>>

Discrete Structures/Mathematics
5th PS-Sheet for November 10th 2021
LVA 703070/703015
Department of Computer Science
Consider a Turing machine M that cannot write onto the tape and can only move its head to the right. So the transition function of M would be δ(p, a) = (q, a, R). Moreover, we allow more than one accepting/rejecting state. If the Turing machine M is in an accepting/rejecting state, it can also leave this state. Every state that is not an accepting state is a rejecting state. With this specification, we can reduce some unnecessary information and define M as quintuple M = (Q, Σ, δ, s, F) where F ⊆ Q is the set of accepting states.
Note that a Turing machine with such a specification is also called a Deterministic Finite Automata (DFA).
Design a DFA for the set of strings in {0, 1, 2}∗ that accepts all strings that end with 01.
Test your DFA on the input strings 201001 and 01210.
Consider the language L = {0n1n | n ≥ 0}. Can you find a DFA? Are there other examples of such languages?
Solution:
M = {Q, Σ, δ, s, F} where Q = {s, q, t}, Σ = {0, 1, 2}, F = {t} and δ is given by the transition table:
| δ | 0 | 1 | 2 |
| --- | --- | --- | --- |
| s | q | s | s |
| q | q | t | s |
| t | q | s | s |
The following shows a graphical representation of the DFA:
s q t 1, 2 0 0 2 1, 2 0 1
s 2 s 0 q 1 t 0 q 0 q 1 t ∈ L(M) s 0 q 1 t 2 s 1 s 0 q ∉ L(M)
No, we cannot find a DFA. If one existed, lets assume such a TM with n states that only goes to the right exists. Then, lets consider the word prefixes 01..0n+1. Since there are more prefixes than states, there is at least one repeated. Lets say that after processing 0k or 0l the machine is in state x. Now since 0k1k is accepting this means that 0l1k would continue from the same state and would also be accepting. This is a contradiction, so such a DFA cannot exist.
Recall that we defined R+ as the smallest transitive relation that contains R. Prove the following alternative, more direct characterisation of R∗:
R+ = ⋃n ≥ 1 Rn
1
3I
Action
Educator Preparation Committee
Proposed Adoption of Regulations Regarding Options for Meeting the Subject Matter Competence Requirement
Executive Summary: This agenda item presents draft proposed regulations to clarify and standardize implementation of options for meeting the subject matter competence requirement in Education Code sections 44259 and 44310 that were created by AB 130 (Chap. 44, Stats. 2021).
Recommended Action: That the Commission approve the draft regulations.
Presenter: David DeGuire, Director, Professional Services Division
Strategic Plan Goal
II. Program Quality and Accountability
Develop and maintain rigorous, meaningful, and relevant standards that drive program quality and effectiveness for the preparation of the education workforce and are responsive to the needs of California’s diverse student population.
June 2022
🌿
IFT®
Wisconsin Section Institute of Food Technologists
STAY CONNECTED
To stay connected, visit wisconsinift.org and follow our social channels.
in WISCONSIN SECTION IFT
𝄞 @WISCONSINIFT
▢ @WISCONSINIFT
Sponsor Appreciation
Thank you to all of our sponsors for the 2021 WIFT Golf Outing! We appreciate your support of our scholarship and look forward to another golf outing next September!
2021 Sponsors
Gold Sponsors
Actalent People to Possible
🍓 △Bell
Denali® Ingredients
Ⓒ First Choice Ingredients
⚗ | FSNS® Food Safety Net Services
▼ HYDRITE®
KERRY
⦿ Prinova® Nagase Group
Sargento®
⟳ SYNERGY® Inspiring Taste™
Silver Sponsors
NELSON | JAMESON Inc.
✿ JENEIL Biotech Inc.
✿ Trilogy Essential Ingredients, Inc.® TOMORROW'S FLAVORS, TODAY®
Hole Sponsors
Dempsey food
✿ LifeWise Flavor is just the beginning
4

<<

Assigned task: List the lines of the material in which the word "transition" occurs.

Answer space:
Consider a Turing machine M that cannot write onto the tape and can only move its head to the right. So the transition function of M would be δ(p, a) = (q, a, R). Moreover, we allow more than one accepting/rejecting state. If the Turing machine M is in an accepting/rejecting state, it can also leave this state. Every state that is not an accepting state is a rejecting state. With this specification, we can reduce some unnecessary information and define M as quintuple M = (Q, Σ, δ, s, F) where F ⊆ Q is the set of accepting states.
M = {Q, Σ, δ, s, F} where Q = {s, q, t}, Σ = {0, 1, 2}, F = {t} and δ is given by the transition table:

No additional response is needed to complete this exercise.